INSTRUCTIONS FOR THE TASK:
For the word "dengan", return each line of the data in which it occurs.

━━━━━━━━

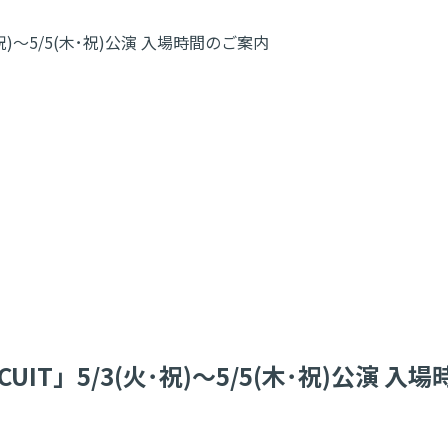
5/3(火･祝)～5/5(木･祝)公演 入場時間のご案内
ITY CIRCUIT」5/3(火･祝)～5/5(木･祝)公演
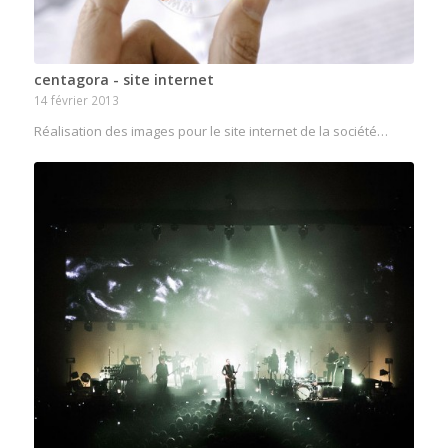
centagora - site internet
14 février 2013
Réalisation des images pour le site internet de la société…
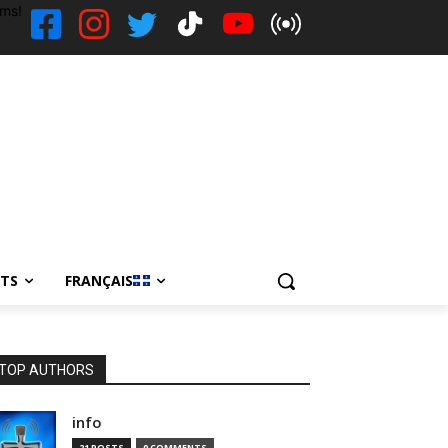
ems!
NTS
FRANÇAIS
TOP AUTHORS
info
21 POSTS
0 COMMENTS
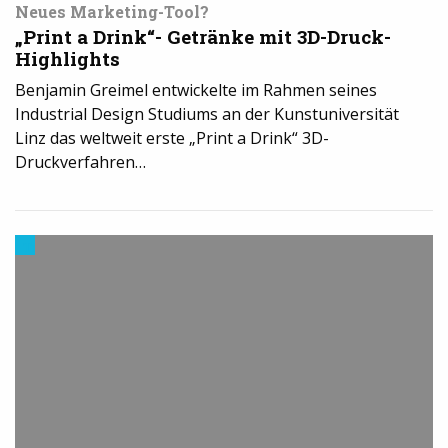
Neues Marketing-Tool?
„Print a Drink“- Getränke mit 3D-Druck-
Highlights
Benjamin Greimel entwickelte im Rahmen seines
Industrial Design Studiums an der Kunstuniversität
Linz das weltweit erste „Print a Drink“ 3D-
Druckverfahren…
Trends
aus
dem
3D-
Druck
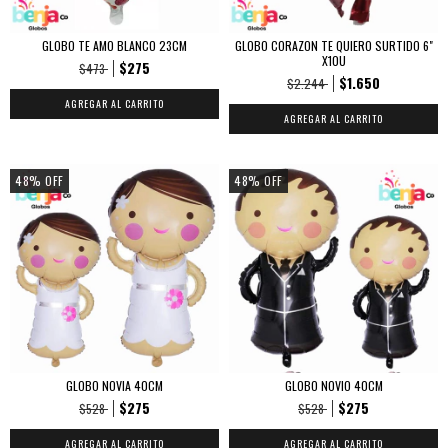
GLOBO TE AMO BLANCO 23CM
GLOBO CORAZON TE QUIERO SURTIDO 6"
X10U
$275
$473
$1.650
$2.244
48
%
OFF
48
%
OFF
GLOBO NOVIA 40CM
GLOBO NOVIO 40CM
$275
$275
$528
$528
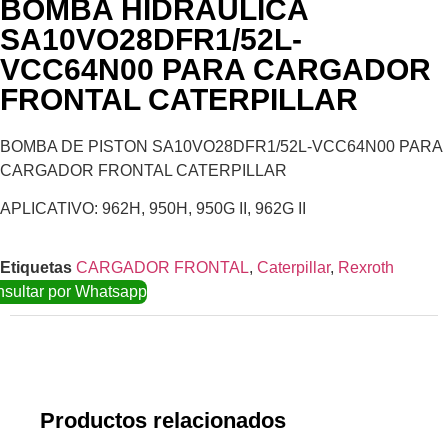
BOMBA HIDRAULICA
SA10VO28DFR1/52L-
VCC64N00 PARA CARGADOR
FRONTAL CATERPILLAR
BOMBA DE PISTON SA10VO28DFR1/52L-VCC64N00 PARA
CARGADOR FRONTAL CATERPILLAR
APLICATIVO: 962H, 950H, 950G II, 962G II
Etiquetas
CARGADOR FRONTAL
,
Caterpillar
,
Rexroth
sultar por Whatsapp
Productos relacionados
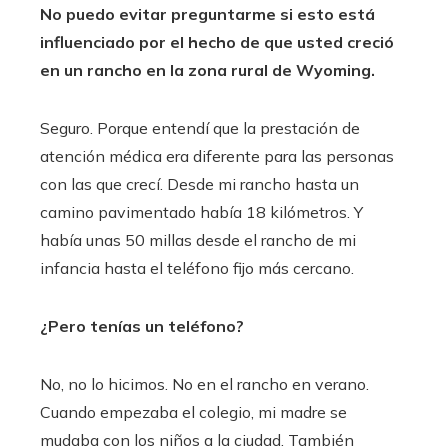
No puedo evitar preguntarme si esto está
influenciado por el hecho de que usted creció
en un rancho en la zona rural de Wyoming.
Seguro. Porque entendí que la prestación de
atención médica era diferente para las personas
con las que crecí. Desde mi rancho hasta un
camino pavimentado había 18 kilómetros. Y
había unas 50 millas desde el rancho de mi
infancia hasta el teléfono fijo más cercano.
¿Pero tenías un teléfono?
No, no lo hicimos. No en el rancho en verano.
Cuando empezaba el colegio, mi madre se
mudaba con los niños a la ciudad. También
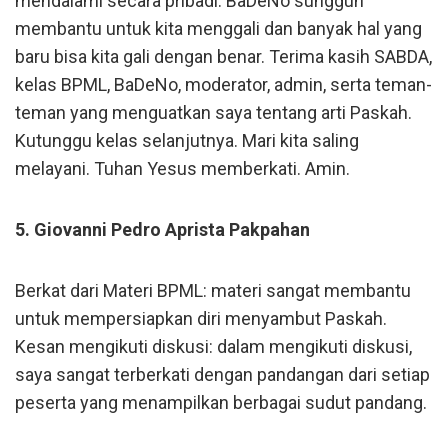
mendalami secara pribadi. BaDeNo sungguh
membantu untuk kita menggali dan banyak hal yang
baru bisa kita gali dengan benar. Terima kasih SABDA,
kelas BPML, BaDeNo, moderator, admin, serta teman-
teman yang menguatkan saya tentang arti Paskah.
Kutunggu kelas selanjutnya. Mari kita saling
melayani. Tuhan Yesus memberkati. Amin.
5. Giovanni Pedro Aprista Pakpahan
Berkat dari Materi BPML: materi sangat membantu
untuk mempersiapkan diri menyambut Paskah.
Kesan mengikuti diskusi: dalam mengikuti diskusi,
saya sangat terberkati dengan pandangan dari setiap
peserta yang menampilkan berbagai sudut pandang.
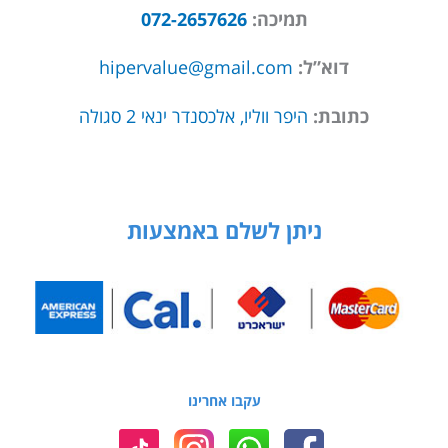
תמיכה:
072-2657626
דוא”ל:
hipervalue@gmail.com
כתובת:
היפר ווליו, אלכסנדר ינאי 2 סגולה
ניתן לשלם באמצעות
עקבו אחרינו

━━━━━━━━

THE ANSWER:
baru bisa kita gali dengan benar. Terima kasih SABDA,
saya sangat terberkati dengan pandangan dari setiap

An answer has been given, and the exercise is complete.